The Ngambri came from the Limestone Plains (the area on which central Canberra sits today), although they are seen by some as a clan within Ngunnawal. The Namadgi people was a group inhabiting the high country to the west of modern-day Canberra (the area is gazetted as the Namadgi National Park). The Ngarigo people inhabited areas in the north and to the east of Canberra. There are also suggestions that some from the Wiradjuri people from the Central West participated in these regional gatherings.

These nations gathered at the place that today we call Canberra. The region is generally understood to have been a meeting place for different Aboriginal clans, suggesting that there was a reliable food and water supply. The name is believed to have been derived from a local Indigenous word Kamberri, which identifies the location as a meeting place of these many nations, for a gathering focussed around the bogong moth. See https://johntsquires.com/2019/01/30/learning-of-the-land-3-tuggeranong-queanbeyan-and-other-canberra-place-names/

So names are important. Names reveal much about those who bequeath the name. And names that have existed for millennia—indigenous names, the spirit names for the places—need to be honoured and remembers—and used! May that be one of the ways that we work towards reconciliation, this week, and long into the future.
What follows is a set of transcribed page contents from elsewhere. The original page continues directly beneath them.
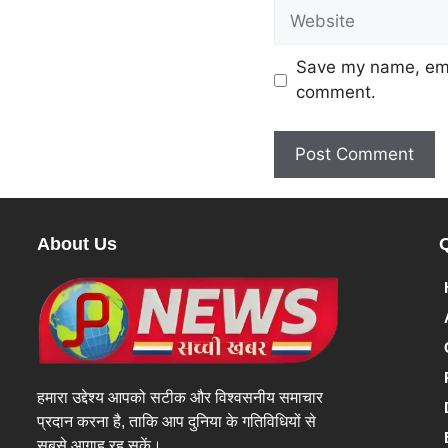
Save my name, emai
comment.
About Us
हमारा उद्देश्य आपको सटीक और विश्वसनीय समाचार
प्रदान करना है, ताकि आप दुनिया के गतिविधियों से
सबसे आगाह रह सकें।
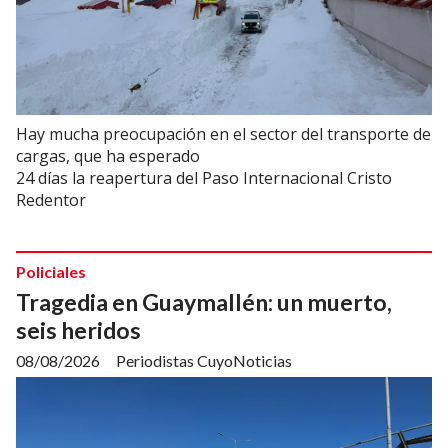
Hay mucha preocupación en el sector del transporte de
cargas, que ha esperado
24 días la reapertura del Paso Internacional Cristo
Redentor
Policiales
Tragedia en Guaymallén: un muerto,
seis heridos
08/08/2026
Periodistas CuyoNoticias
See also https://johntsquires.com/2020/05/26/saying-sorry-seeking-justice-walking-together-working-for-reconciliation/

https://johntsquires.com/2020/11/08/always-was-always-will-be-naidoc2020/

https://www.smh.com.au/culture/books/welcome-back-the-recovery-of-australia-s-indigenous-languages-20201120-p56gfp.html

Author: John T Squires

My name is John Squires. I live in the Hunter Valley in rural New South Wales, on land which has been cared for since time immemorial by the Gringai people (one of the First Nations of the island continent now known as Australia). I have been an active participant in the Uniting Church in Australia (UCA) since it was formed in 1977, and was ordained as a Minister of the Word in this church in 1980. I have had the privilege to serve in rural, regional, and urban congregations and as a Presbytery Resource Minister and Intentional Interim Minister. For two decades I taught Biblical Studies at United Theological College at North Parramatta in Sydney, and more recently I was Director of Education and Formation and Principal of the Perth Theological Hall. I've studied the scriptures in depth; I hold a number of degrees, including a PhD in early Christian literature. I am committed to providing the best opportunities for education within the church, so that people can hold to “an informed faith”, which is how the UCA Basis of Union describes it. This blog is one contribution to that ongoing task.

One thought on “What’s in a name? Reconciliation ruminations”

  1. Minor correction. The Ngunnawal lived north of Canberra on the Yass River and the Ngarigo lived south in the Monaro and Snowy Mountains, but multiple studies, reviews and court cases have concluded there’s insufficient evidence to say who lived in Canberra. If you’re in Tuggeranong, you’re probably on Namadgi land, but no-one survived European diseases and Aboriginal missions for us to be sure.